The multithreading makes more of a difference at medium problem sizes. This is because for large problems, less of the function time is in the calculation of `f`, and thus the speed of the method's calculations makes more of a difference. But for small problems, the overhead of parallelism doesn't beat out the cost. These results show that multi-threading within the method begin to give reliable gains at problem sizes of about 50x50, doing really well in the 100x100 to 200x200 range, before trailing off. 

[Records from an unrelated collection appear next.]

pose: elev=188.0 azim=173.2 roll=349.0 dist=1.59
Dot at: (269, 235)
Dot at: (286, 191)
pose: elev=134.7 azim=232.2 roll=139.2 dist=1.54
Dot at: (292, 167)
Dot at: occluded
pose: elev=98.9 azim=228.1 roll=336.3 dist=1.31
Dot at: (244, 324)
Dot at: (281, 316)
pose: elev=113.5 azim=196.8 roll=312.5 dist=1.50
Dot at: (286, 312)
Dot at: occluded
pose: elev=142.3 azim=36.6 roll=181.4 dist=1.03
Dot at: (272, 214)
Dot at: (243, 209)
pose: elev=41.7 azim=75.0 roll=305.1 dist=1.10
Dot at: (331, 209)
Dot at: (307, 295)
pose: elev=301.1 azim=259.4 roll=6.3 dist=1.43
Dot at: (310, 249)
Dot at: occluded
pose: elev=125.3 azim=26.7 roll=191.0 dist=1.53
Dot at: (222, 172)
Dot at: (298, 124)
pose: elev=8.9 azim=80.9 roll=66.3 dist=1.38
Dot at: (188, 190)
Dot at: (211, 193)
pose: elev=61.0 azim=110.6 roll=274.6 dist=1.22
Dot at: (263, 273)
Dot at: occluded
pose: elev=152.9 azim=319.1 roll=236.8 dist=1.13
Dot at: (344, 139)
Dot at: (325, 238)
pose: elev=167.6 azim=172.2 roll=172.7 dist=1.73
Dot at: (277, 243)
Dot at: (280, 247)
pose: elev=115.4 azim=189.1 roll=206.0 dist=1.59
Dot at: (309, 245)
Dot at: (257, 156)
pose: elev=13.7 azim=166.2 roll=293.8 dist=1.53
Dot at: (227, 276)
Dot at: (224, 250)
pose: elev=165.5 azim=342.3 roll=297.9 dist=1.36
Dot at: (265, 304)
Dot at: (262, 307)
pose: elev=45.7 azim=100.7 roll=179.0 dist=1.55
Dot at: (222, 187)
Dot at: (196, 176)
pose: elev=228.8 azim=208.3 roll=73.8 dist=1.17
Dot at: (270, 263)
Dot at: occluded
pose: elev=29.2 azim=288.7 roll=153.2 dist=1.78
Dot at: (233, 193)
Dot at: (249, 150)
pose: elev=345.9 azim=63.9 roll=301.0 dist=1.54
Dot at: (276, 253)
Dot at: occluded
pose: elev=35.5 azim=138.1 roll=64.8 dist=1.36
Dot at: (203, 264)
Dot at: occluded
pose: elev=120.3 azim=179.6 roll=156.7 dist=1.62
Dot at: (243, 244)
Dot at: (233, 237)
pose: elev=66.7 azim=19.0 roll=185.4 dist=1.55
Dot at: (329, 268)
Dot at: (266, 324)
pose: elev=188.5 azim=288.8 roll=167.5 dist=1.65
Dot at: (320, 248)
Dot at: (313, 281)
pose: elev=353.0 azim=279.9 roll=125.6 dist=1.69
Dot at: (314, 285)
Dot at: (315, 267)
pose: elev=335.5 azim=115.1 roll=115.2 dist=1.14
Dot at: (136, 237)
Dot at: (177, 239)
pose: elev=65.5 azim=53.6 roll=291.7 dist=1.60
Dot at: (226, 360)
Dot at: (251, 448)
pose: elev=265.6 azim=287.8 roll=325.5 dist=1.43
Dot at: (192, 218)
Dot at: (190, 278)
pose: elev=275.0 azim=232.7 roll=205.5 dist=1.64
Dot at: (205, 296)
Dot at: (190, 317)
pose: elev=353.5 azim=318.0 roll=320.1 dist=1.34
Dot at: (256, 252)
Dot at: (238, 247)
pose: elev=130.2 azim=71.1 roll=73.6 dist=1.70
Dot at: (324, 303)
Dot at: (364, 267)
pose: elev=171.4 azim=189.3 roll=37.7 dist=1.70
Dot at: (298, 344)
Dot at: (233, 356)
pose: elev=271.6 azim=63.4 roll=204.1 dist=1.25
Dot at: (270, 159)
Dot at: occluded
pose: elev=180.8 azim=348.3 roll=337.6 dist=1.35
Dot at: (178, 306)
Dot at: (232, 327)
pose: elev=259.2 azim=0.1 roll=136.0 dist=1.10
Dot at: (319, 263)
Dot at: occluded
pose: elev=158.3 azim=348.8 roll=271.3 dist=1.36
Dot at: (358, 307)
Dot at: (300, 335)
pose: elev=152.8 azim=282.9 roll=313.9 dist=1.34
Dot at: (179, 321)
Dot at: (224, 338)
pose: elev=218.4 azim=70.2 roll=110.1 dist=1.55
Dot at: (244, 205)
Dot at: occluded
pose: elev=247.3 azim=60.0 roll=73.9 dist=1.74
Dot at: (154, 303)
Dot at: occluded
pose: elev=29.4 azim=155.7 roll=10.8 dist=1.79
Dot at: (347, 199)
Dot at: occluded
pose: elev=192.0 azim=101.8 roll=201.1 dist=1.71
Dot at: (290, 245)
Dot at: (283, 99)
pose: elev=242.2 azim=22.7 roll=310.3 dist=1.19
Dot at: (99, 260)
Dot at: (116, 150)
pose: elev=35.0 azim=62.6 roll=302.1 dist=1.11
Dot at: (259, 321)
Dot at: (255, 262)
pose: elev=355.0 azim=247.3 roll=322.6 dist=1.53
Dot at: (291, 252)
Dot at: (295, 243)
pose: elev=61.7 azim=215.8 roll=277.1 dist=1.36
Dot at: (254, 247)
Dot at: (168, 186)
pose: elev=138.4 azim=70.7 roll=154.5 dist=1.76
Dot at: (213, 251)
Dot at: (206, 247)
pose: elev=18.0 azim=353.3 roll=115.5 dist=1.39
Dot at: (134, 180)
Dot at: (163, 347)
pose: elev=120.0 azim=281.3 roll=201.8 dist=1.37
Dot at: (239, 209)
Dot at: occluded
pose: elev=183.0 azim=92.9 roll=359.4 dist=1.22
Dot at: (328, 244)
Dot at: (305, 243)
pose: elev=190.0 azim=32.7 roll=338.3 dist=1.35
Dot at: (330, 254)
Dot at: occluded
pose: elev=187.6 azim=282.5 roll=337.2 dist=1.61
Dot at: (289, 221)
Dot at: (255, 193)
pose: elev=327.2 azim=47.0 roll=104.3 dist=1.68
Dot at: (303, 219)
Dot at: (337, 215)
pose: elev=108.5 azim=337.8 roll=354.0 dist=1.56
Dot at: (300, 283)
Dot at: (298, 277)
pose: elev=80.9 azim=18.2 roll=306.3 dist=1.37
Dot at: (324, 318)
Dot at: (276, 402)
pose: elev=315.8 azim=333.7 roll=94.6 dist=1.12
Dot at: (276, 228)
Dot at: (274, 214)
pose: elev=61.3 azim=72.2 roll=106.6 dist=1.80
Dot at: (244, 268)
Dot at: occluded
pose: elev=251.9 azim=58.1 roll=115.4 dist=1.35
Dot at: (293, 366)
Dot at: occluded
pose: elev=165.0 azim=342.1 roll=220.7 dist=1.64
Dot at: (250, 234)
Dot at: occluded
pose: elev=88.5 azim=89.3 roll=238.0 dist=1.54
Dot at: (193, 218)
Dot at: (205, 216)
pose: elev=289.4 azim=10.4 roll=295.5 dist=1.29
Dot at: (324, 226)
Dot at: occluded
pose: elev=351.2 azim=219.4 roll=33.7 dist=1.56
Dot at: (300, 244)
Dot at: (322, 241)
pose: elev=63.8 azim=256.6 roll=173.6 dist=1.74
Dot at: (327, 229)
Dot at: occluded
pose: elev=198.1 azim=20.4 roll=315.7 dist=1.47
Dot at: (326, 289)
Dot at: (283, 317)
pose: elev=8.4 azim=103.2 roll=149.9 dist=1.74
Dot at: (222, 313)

These numbers are likely shifted downwards for less threads, but also have less of an effect. The effect size is probably larger for higher order methods since there will be more "method calculations" per step.

### 15x15

In [3]:
prob = ODEProblem(f,rand(15,15),tspan)
shoot = ode_shootout(prob,setups;dt=1/2^(10),numruns=1000)
println(shoot.errors)
println(shoot.times)
println(shoot.effratios[1,:])
plot(shoot)

[0.653191,0.653191]
[0.000974153,0.00127949]
[1.0,1.31344]


### 20x20

In [4]:
prob = ODEProblem(f,rand(20,20),tspan)
shoot = ode_shootout(prob,setups;dt=1/2^(10),numruns=1000)
println(shoot.errors)
println(shoot.times)
println(shoot.effratios[1,:])
plot(shoot)

[0.62665,0.62665]
[0.00104161,0.00125653]
[1.0,1.20634]


### 25x25

In [5]:
prob = ODEProblem(f,rand(25,25),tspan)
shoot = ode_shootout(prob,setups;dt=1/2^(10),numruns=1000)
println(shoot.errors)
println(shoot.times)
println(shoot.effratios[1,:])
plot(shoot)

[0.611453,0.611453]
[0.00112247,0.00141191]
[1.0,1.25786]


### 50x50

In [6]:
prob = ODEProblem(f,rand(50,50),tspan)
shoot = ode_shootout(prob,setups;dt=1/2^(10),numruns=1000)
println(shoot.errors)
println(shoot.times)
println(shoot.effratios[1,:])
plot(shoot)

[0.604175,0.604175]
[0.0032904,0.00283078]
[1.0,0.860313]


### 75x75

In [7]:
prob = ODEProblem(f,rand(75,75),tspan)
shoot = ode_shootout(prob,setups;dt=1/2^(10),numruns=1000)
println(shoot.errors)
println(shoot.times)
println(shoot.effratios[1,:])
plot(shoot)

[0.606848,0.606848]
[0.00908926,0.00642197]
[1.0,0.706545]


### 100x100

In [8]:
prob = ODEProblem(f,rand(100,100),tspan)
shoot = ode_shootout(prob,setups;dt=1/2^(10),numruns=1000)
println(shoot.errors)
println(shoot.times)
println(shoot.effratios[1,:])
plot(shoot)

[0.608219,0.608219]
[0.0136606,0.010079]
[1.0,0.737818]


### 200x200

In [12]:
prob = ODEProblem(f,rand(200,200),tspan)
shoot = ode_shootout(prob,setups;dt=1/2^(10),numruns=1000)
println(shoot.errors)
println(shoot.times)
println(shoot.effratios[1,:])
plot(shoot)

[0.606576,0.606576]
[0.0949148,0.0760345]
[1.0,0.801081]


### 300x300

In [14]:
prob = ODEProblem(f,rand(300,300),tspan)
shoot = ode_shootout(prob,setups;dt=1/2^(10),numruns=1000)
println(shoot.errors)
println(shoot.times)
println(shoot.effratios[1,:])
plot(shoot)

[0.609555,0.609555]
[0.202752,0.171872]
[1.0,0.847693]


## Conclusion

This is only a very early form of the within-method multithreaded versions, and it already shows promising results for large problems. By around 50x50 matrices we already see a speedup. The speedup then lessens as the problems get bigger since more time is actually spent in the function evaluations. There are still some major problems which Julia's threading which is not letting it get maximum performance. Hopefully these issues will get worked out soon.